I know I should be blogging on serious things, like Barack Obama in Afghanistan. Bear with me for a minute. Professor Schaff posted an excellent review of The Dark Knight just before I did. I agree with almost all of it. I am not quite sure I agree with this:
One of the few disappointments I have with the film going experience is the laughter some viewers had with the Joker, a character so obviously devoted to cruelty as a way of life. As I noted above, the Joker is amusing at times, but as the film develops his sadism is so clear that he is no longer an object worthy of laughter. I think this error is on the part of some in the audience, not the film.
I don't believe for a moment that the audience was laughing with the Joker. Oddly enough, laughter doesn't always mean that something is funny. Sometimes it is a genuine reaction to something outrageously anomalous.

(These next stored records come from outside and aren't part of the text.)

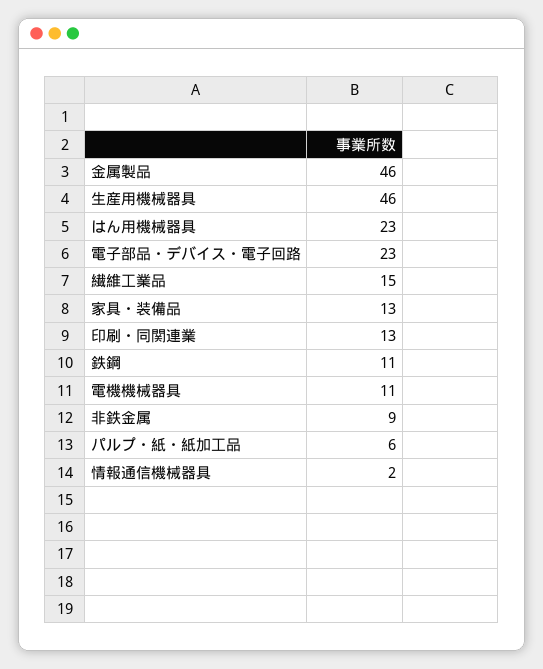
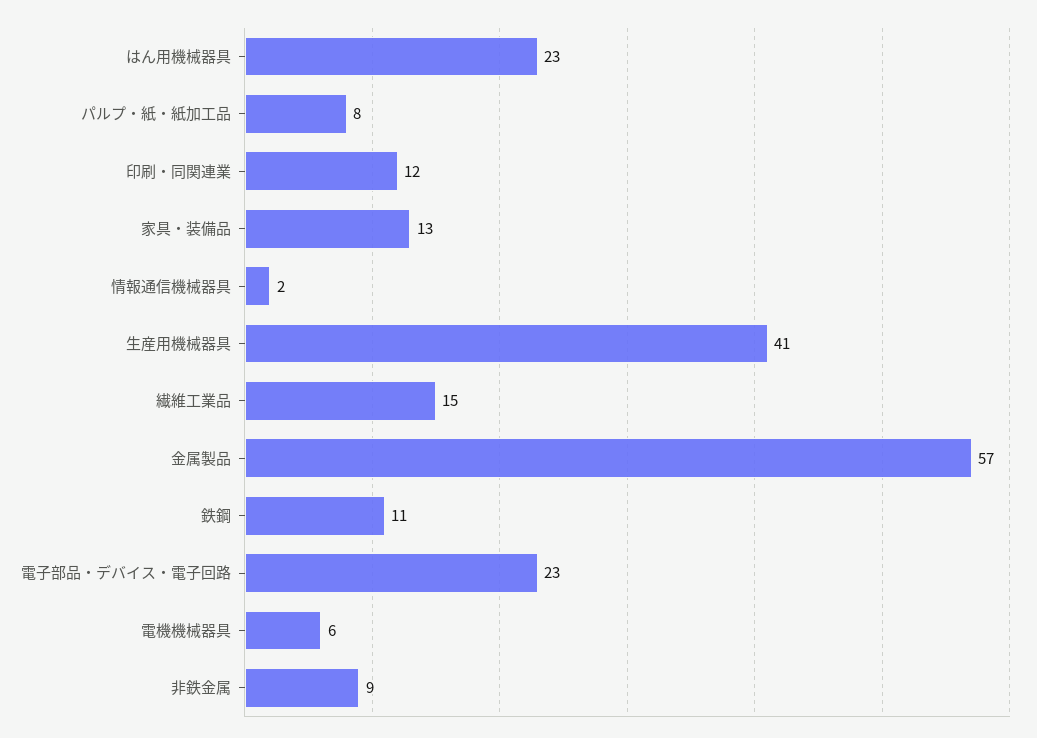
金属製品: 46 -> 57
生産用機械器具: 46 -> 41
印刷・同関連業: 13 -> 12
電機機械器具: 11 -> 6
パルプ・紙・紙加工品: 6 -> 8

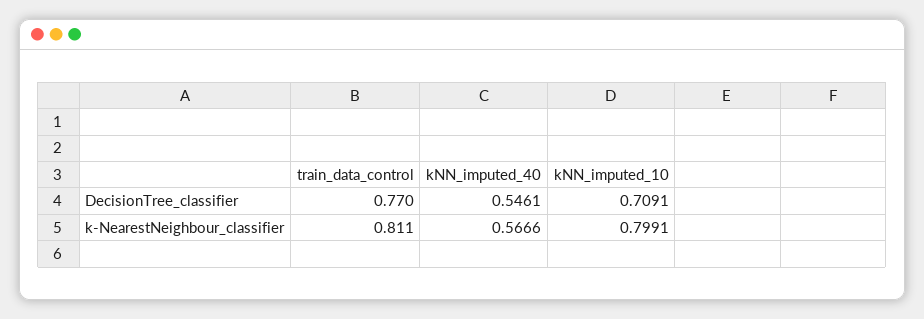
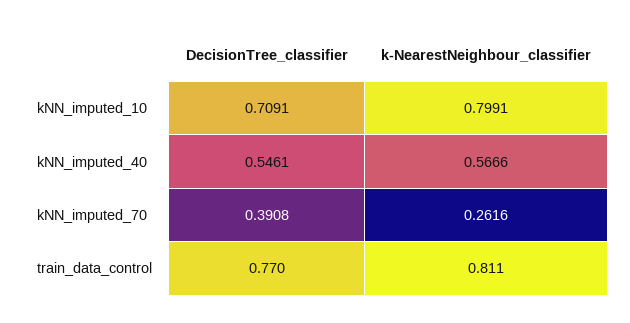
kNN_imputed_70, DecisionTree_classifier: none -> 0.3908
kNN_imputed_70, k-NearestNeighbour_classifier: none -> 0.2616

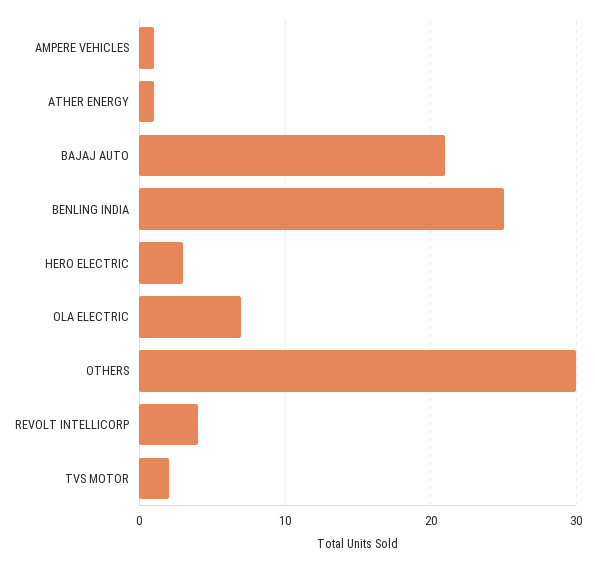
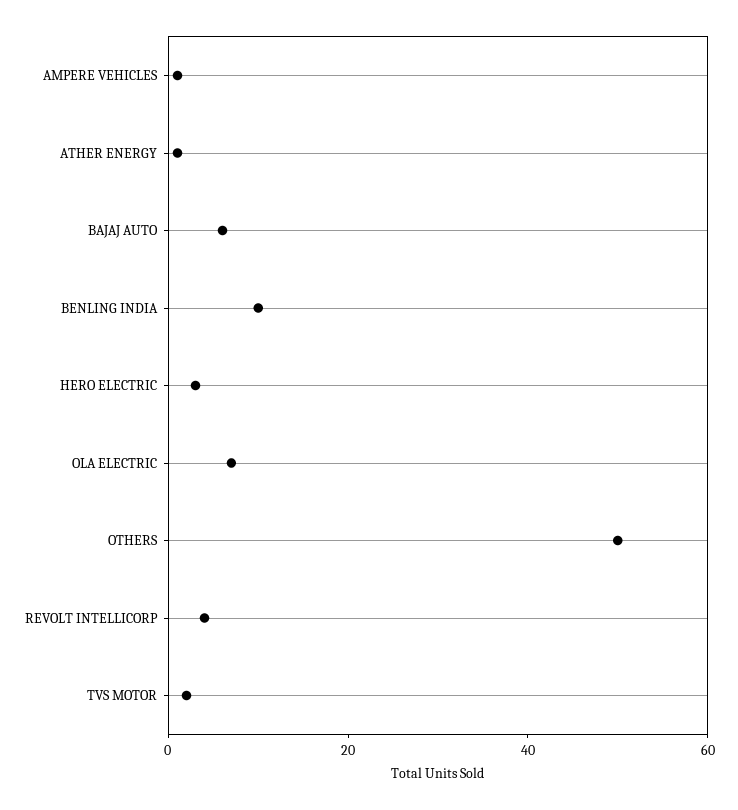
BAJAJ AUTO: 21 -> 5
BENLING INDIA: 25 -> 10
OTHERS: 30 -> 50

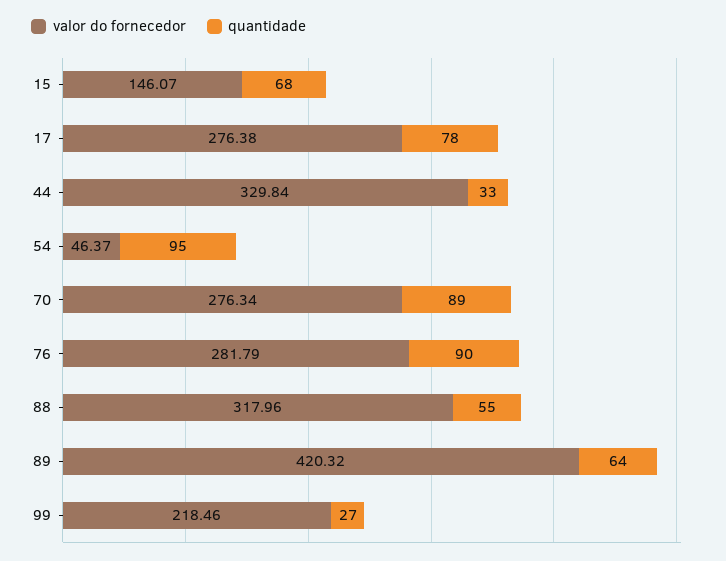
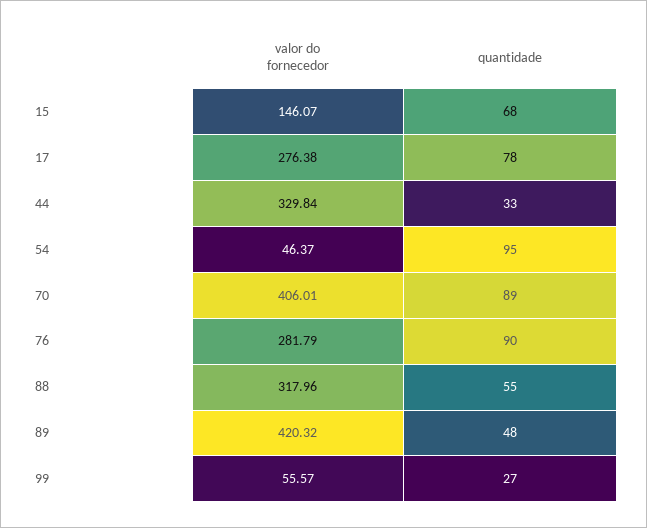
valor do fornecedor, 70: 276.34 -> 406.01
quantidade, 89: 64 -> 48
valor do fornecedor, 99: 218.46 -> 55.57

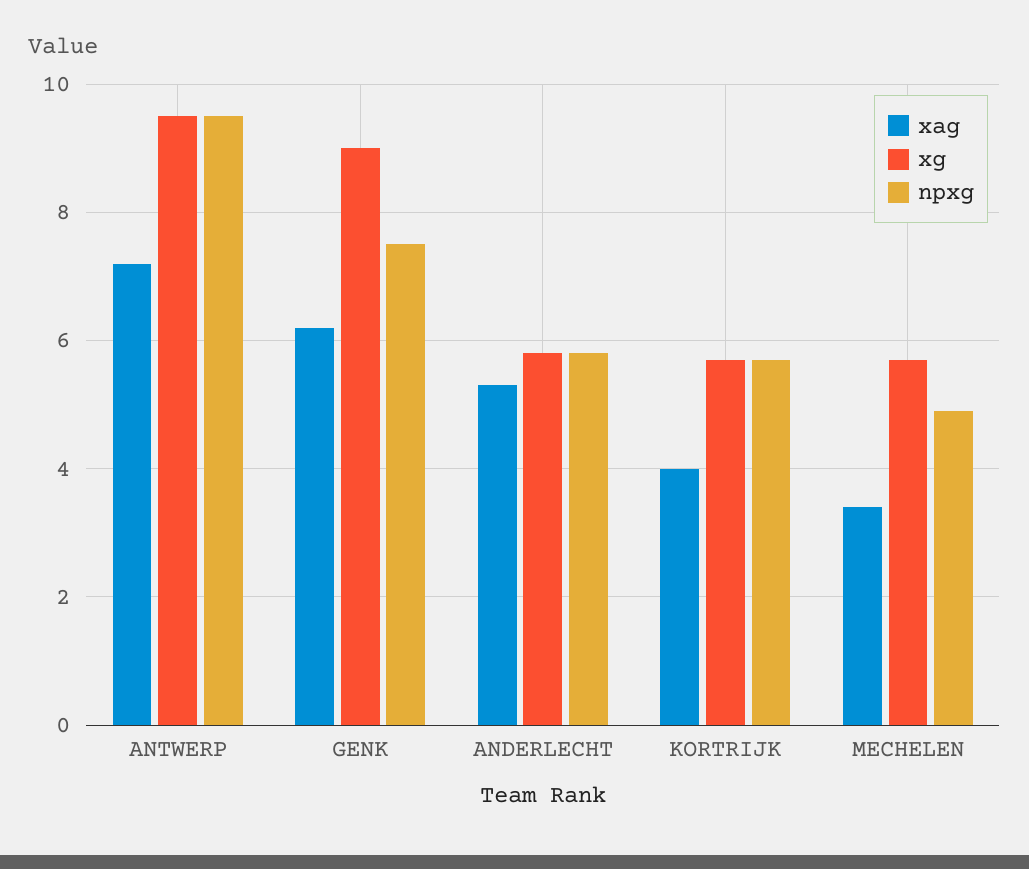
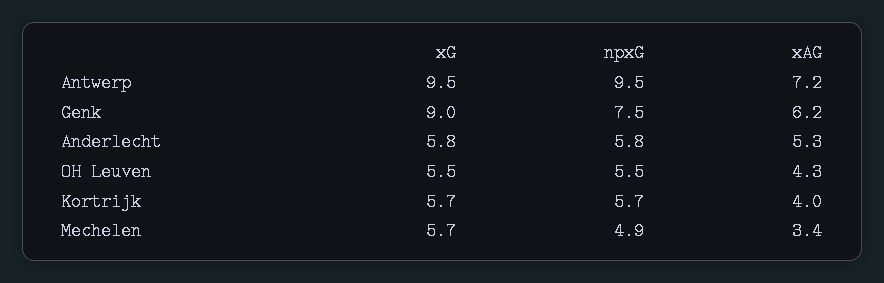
xg, OH Leuven: none -> 5.5
npxg, OH Leuven: none -> 5.5
xag, OH Leuven: none -> 4.3

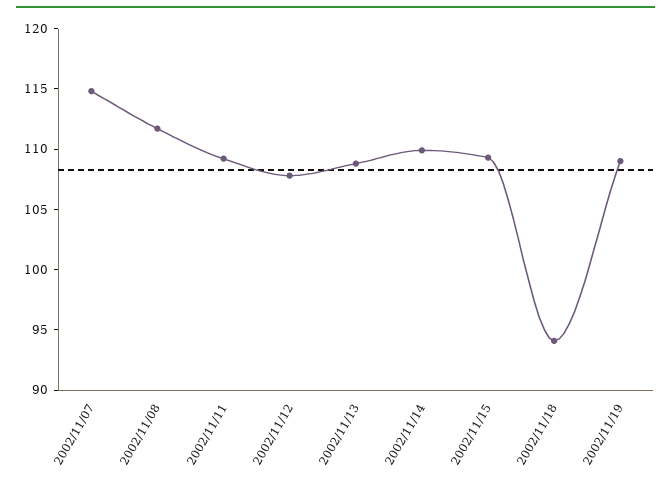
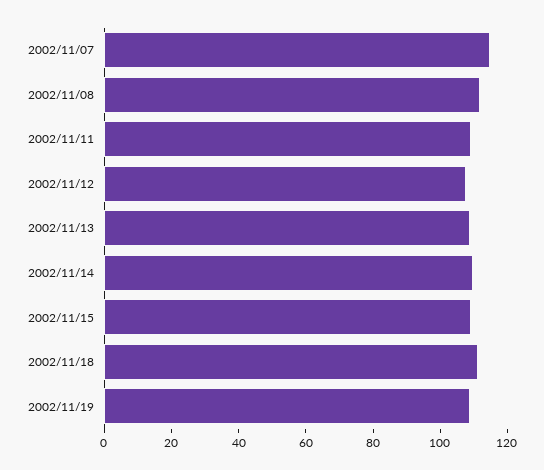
2002/11/18: 94 -> 110

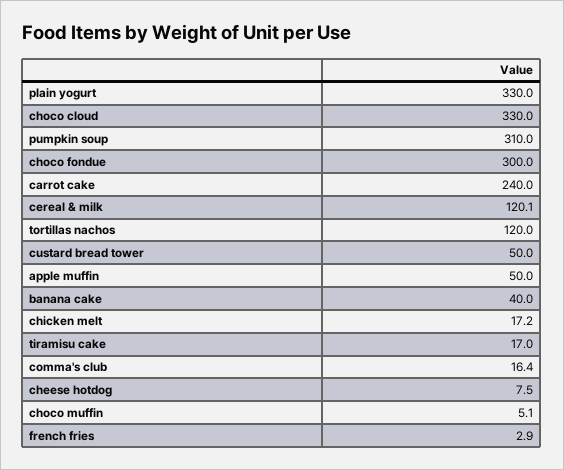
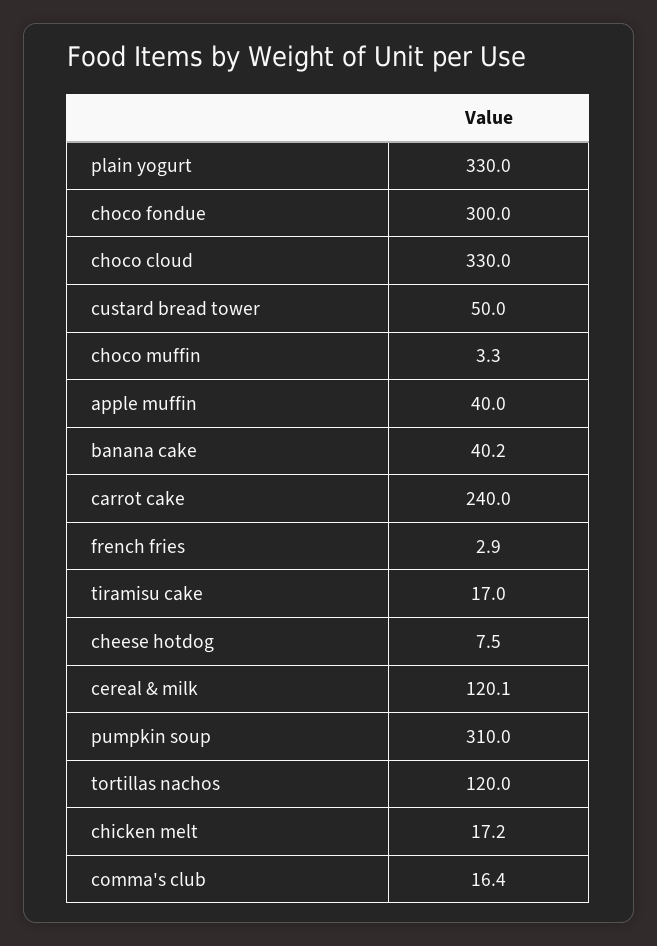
apple muffin: 50 -> 40
banana cake: 40 -> 40.2
choco muffin: 5.1 -> 3.3

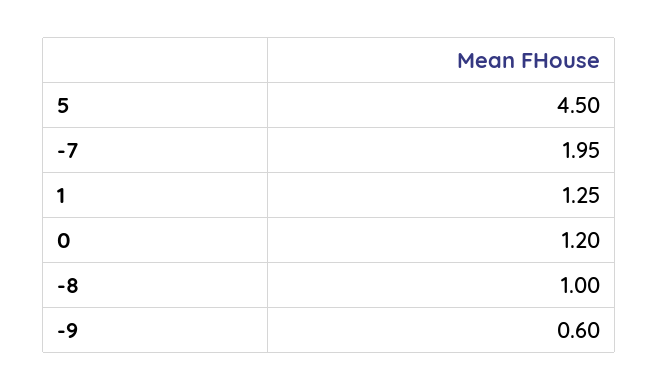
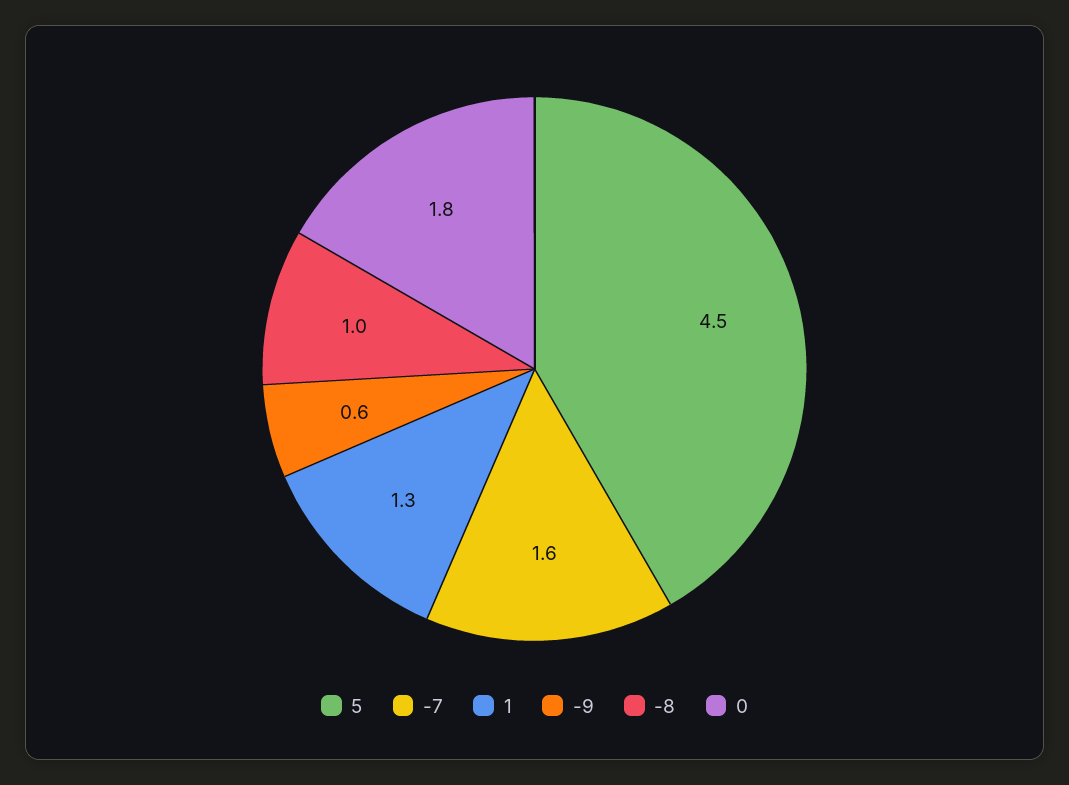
-7: 1.95 -> 1.6
0: 1.2 -> 1.8

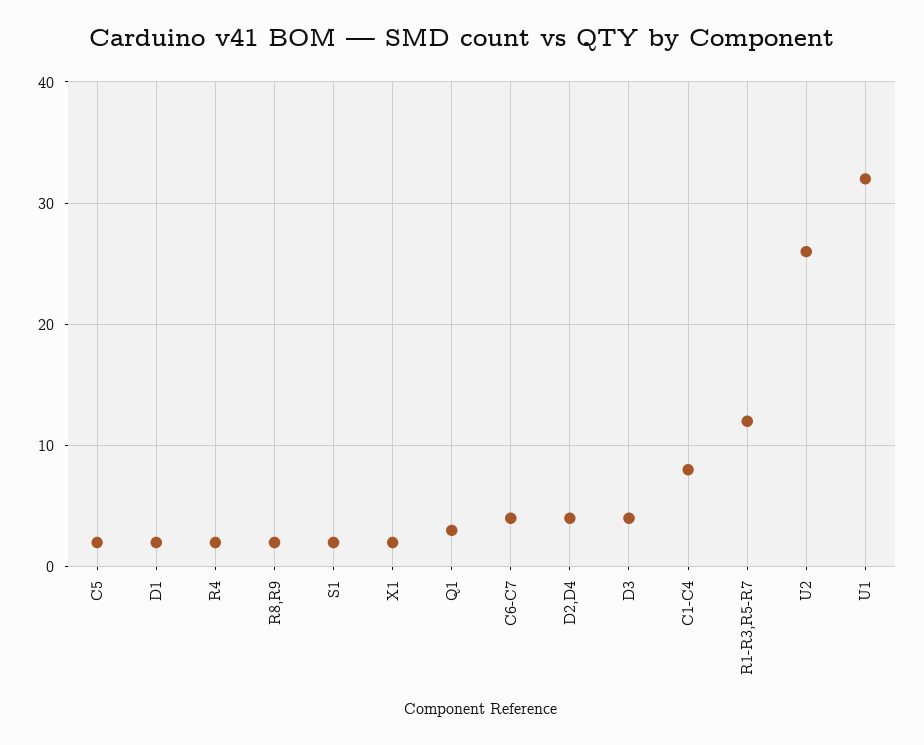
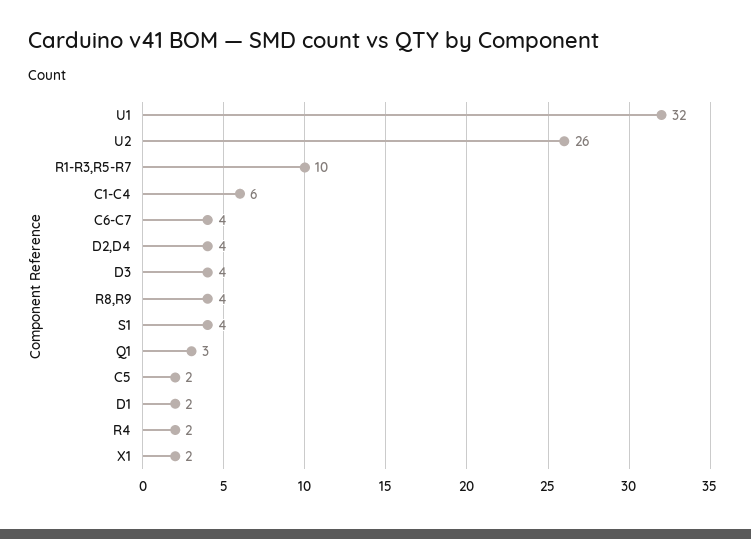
R8,R9: 2 -> 4
S1: 2 -> 4
C1-C4: 8 -> 6
R1-R3,R5-R7: 12 -> 10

It is not unusual in movies for a villain to look down at the sword thrust into his torso (by the hero of course), and laugh. The laugh just means that he can't quite believe what he is seeing. The Joker's goofy behavior as he beats Batman with a crowbar, it made some of us laugh (myself included) because there just can't be such a creature as this. And yet there he was.
One of the brilliant touches in the movie is that the Joker offers us an explanation for himself. He explains that, as a boy, he watched his father murder his mother. And as a man, he made a great sacrifice for his wife (this explains his scars), which she repaid by hating him and abandoning him. A few decades ago that would have sufficed for an explanation: he was abused and traumatized, so now he abuses. But this not the Joker's view. Life gave me lemons, look at the delicious lemonade I have made from them! He is a sociopath to be certain, but it is not at all clear that he is insane. He knows the difference between right and wrong, knows that death is death, etc. He is just utterly uninhibited by such notions. He kills without the slightest hesitation, and is perfectly free from any fear of his own death. The Joker is an artist and an idealist, but his ideals are mayhem, misery, and death. That is what is so truly terrifying about him.
All this is correct, in the context. What justifies the superhero is the pure evil of the perfect supervillain. But it's not, unfortunately, just fiction. There are people for whom the most brutal murder has become a high ideal.
Consider this, from Slate:
In 1979 Samir Kuntar entered Israel on a boat from Lebanon and kidnapped a young father and his 4-year-old daughter. He shot the father, Danny Haran, to death in front of his daughter, Einat, then killed her by smashing her skull against a rock with a rifle-butt. Israel has just released him and others of his ilk, in exchange for the bodies of two of their soldiers. His return to Lebanon is a national holiday. The streets are filled with cheering. What a triumph for the terror organization Hezbollah, which all but controls Lebanon and has long been demanding Kuntar's return. In an excellent column on this, Mona Charen asks, "What can you say about a people who welcome a child murderer as a hero?"
Kuntar is the guy with the thick, black mustache. A lot of commentary on The Dark Knight has focused on the similarities between the Joker's bombs and 9/11. But it's one thing to blow up a building to achieve some political objective (wicked though that might be). It's another to celebrate a man for beating a four year old child's brains out with a rifle. That is real murder of the most brutal sort, and apparently it represents a heroic act to a lot of Lebanese. The Joker has at least one redeeming quality that all these new wave barbarians lack. He doesn't really exist.